An opinion poll released at the conference indicated that drug trafficking and organised crime were the main concerns of women in Europe today.

Reiterating the EU's commitment to tackling the drugs problem, the Commissioner praised Ireland's role as President of the EU in putting the drugs issue so high on the agenda.

The Minister for Justice, Mrs Owen, and she were working closely together on the issue and the EU Summit in Dublin next month would be presented with a document proposing several initiatives. The Commissioner's spokeswoman said the details of that package were still being finalised, but it would include an initiative on the manufacture of illegal, synthetic drugs.

Combating this aspect of the illegal drugs trade required international co operation, the Commissioner said, as the gangs were highly organised and professional.

The easing of internal European border controls and the collapse of the Iron Curtain had exacerbated the problem. The Convention establishing the European police force, Europol, needed to be urgently ratified she said.

On the illegal trafficking of women and children for sexual exploitation, Ms Gradin said this was a more difficult crime to combat as the victims, many of them from Eastern European countries, were scared of the traffickers and of the police.
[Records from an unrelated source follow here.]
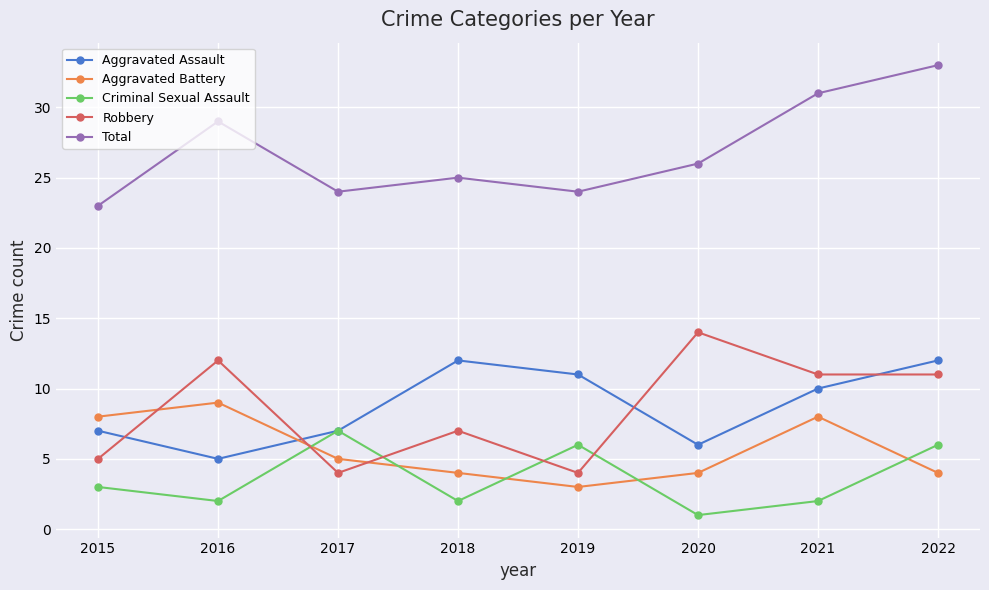

Count the number of data series in this chart.

5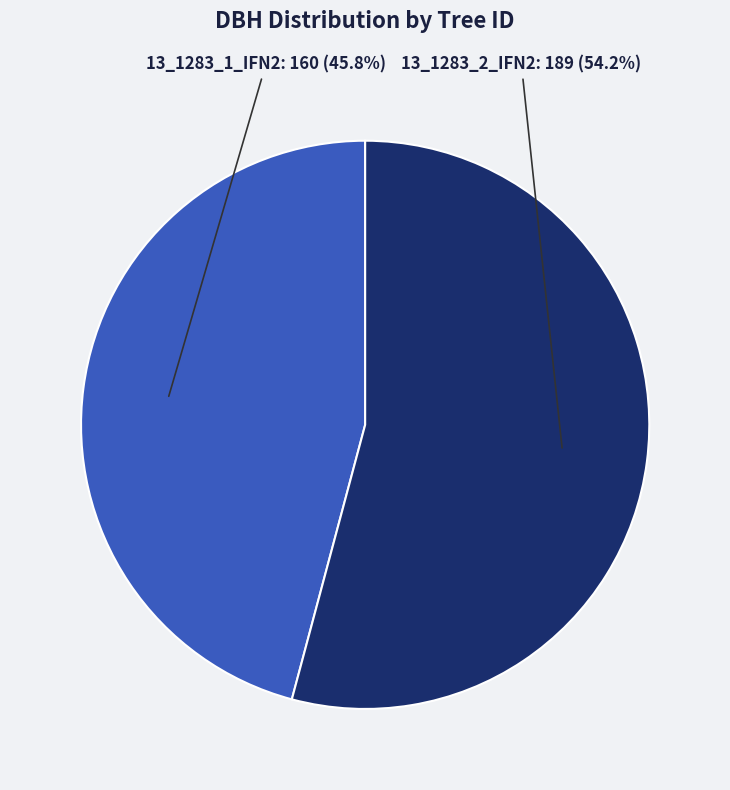

Is there any slice that represents more than half of the pie?

Yes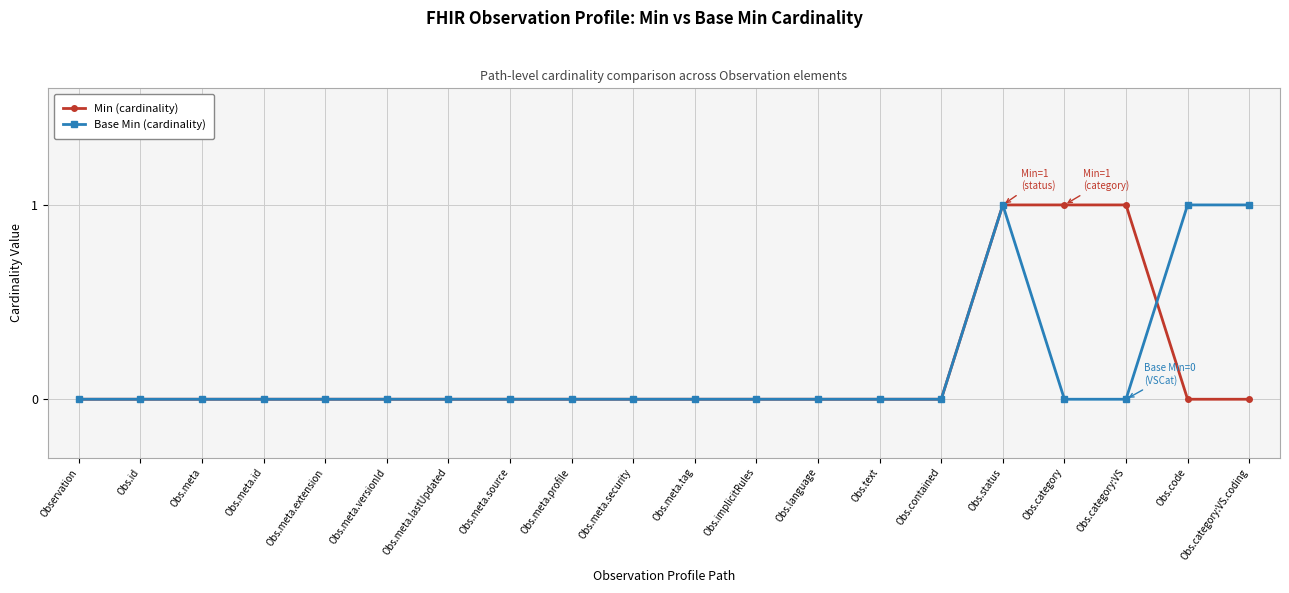

Which series ends up on top after the final intersection of Base Min (cardinality) and Min (cardinality)?

Base Min (cardinality)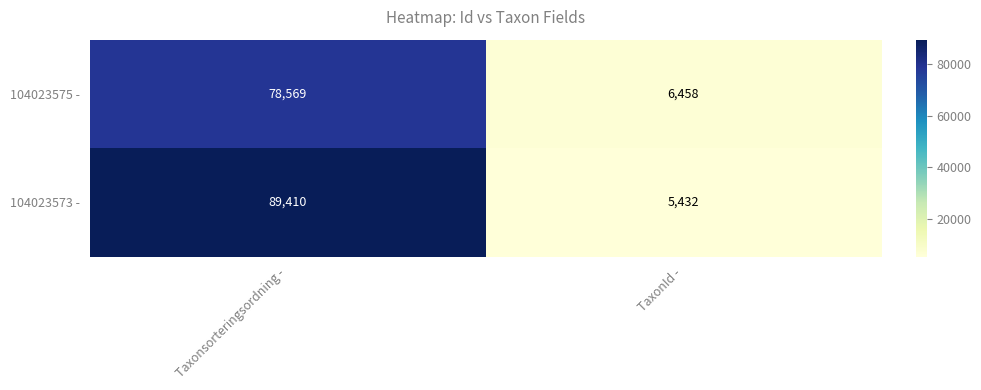

Reading right to left, what are all the values shown in this chart?

104023575 -: TaxonId -=6458	Taxonsorteringsordning -=78569
104023573 -: TaxonId -=5432	Taxonsorteringsordning -=89410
The traffickers were less likely to be, caught and when they were, faced at most a couple, of years in prison, compared to sentences of 10 or more years for drugs offences.

Speaking of the threat to society from organised crime, the Commissioner said "the gangs involved in trafficking women are very often into the drugs trade, car theft, smuggling cigarettes and alcohol and, of course, money laundering" from being to the "best of judicial advice", she added. "They work over the borders and operate in countries where the laws suit their purposes at the moment."